西武特急ラビュー5年、新旧車両を乗り比べた「大違い」は?
【汐留鉄道倶楽部】駐在していたアメリカから帰国して「是非乗ってみたい」と思っていたのが、今年3月で営業運転開始5年を迎えた西武鉄道の特急用車両「ラビュー」001系だ。先頭部が球面状になった金属調の塗装で、客室に縦1.35メートル、横1.58メートルの大きな窓ガラスが並んだ外観は革新的だ。 【写真】西武と東武の個性派は共通点たっぷり
池袋線・西武秩父線の全ての特急に運用されているラビューと、両線からは引退して新宿線に残る前世代の「ニューレッドアロー(NRA)」10000系の新旧特急用車両を乗り比べると、外観にとどまらない「大違い」の点があった。 6月1日、池袋線の池袋駅(東京)から西武秩父(埼玉県秩父市)行き特急「ちちぶ」に乗り込んだ際、一風変わった行き先の特急券を持っていた。通常ならば止まらない「高麗(こま)」(埼玉県日高市)だ。 この日は西武の車両を検査・修繕している武蔵丘車両研修場(日高市)が公開され、最寄り駅の高麗に一部の「ちちぶ」が臨時停車した。池袋からの特急料金は大人600円と、特急では1駅手前の飯能(埼玉県飯能市)と同じだった。 車内には、丸みのある黄色い生地が基調のクロスシート座席が通路を挟んで左右2列ずつ並んでいる。西武の通勤用電車はかつて黄色の塗装が主流で、デザインを監修した建築家の妹島和世さんが「西武線と言えばこの色」と採用した。

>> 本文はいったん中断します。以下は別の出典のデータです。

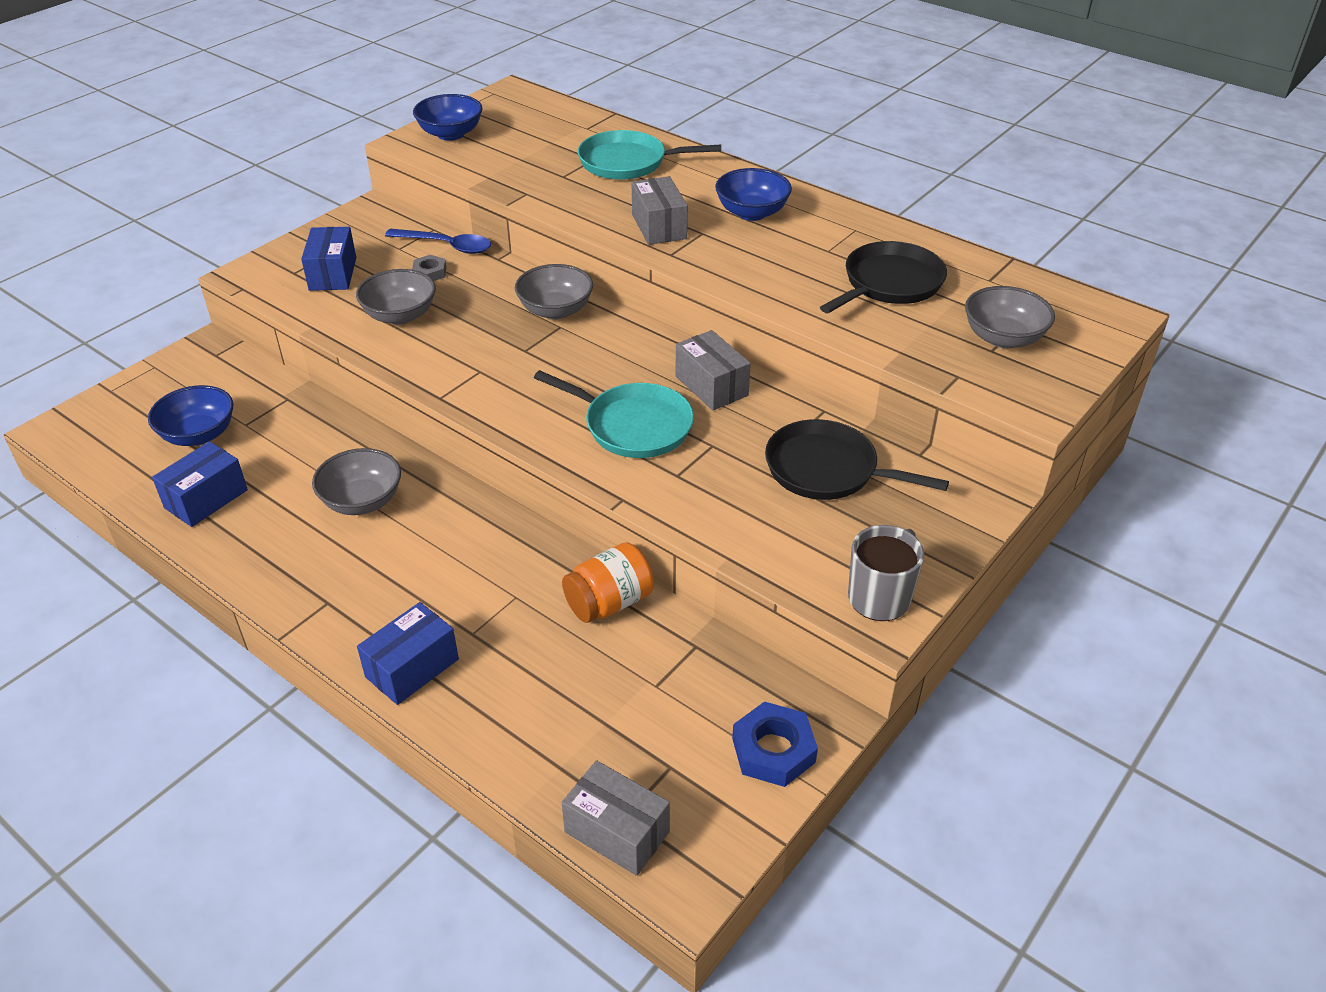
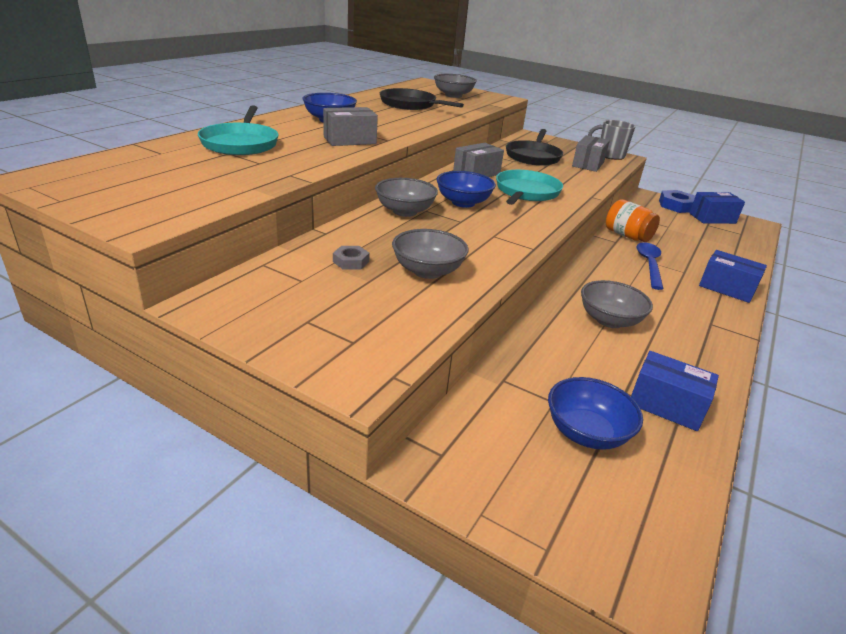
camera: 100 degrees left, 10 degrees down
(333, 274) = (355, 314): blue box -> blue box (712, 218)
(446, 246) = (300, 256): blue spoon -> blue spoon (649, 265)
(450, 134) = (135, 205): blue bowl -> blue bowl (463, 203)
(617, 832) = (752, 235): grey box -> grey box (588, 164)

予約した窓際の座席に腰かけて驚いたのは、茶色の座面がソファのように沈み込むことだ。可動式のヘッドレストを頭部のちょうど良い位置に動かすことができ、体を包み込むような快適な座り心地だった。 大違いだったのは、5月に親族の墓参りの帰りに所沢(埼玉県所沢市)から西武新宿(東京)まで乗った新宿線特急「小江戸」のNRAの座席だ。紺色の生地の座席は見た目より堅く感じられ、頭部も白いヘッドカバーの生地を取り付けているだけだった。 車内で放送される自動アナウンスも異なる。ラビューは始発の池袋駅でチャイムが流れ、「本日も西武鉄道をご利用いただきまして、ありがとうございます」の声が響く。NRAは違う音色のチャイムで、社名は読み上げない。ラビューは西武が「フラッグシップトレイン(旗艦列車)」と位置付けているため、「西武鉄道」の社名を強調したいのかもしれない。 ラビューの日本語の車内アナウンスを担当しているフリーアナウンサーの久野知美さんは鉄道好きで知られ、私が審査員を務めている日本一の鉄道旅行を決める賞「鉄旅オブザイヤー」の授賞式の司会でもおなじみだ。乗車後に神奈川県箱根町でのイベントでお目にかかった際、久野さんに「ラビューは楽しい電車なので、アナウンスも高めの声にしています」と教えていただいた。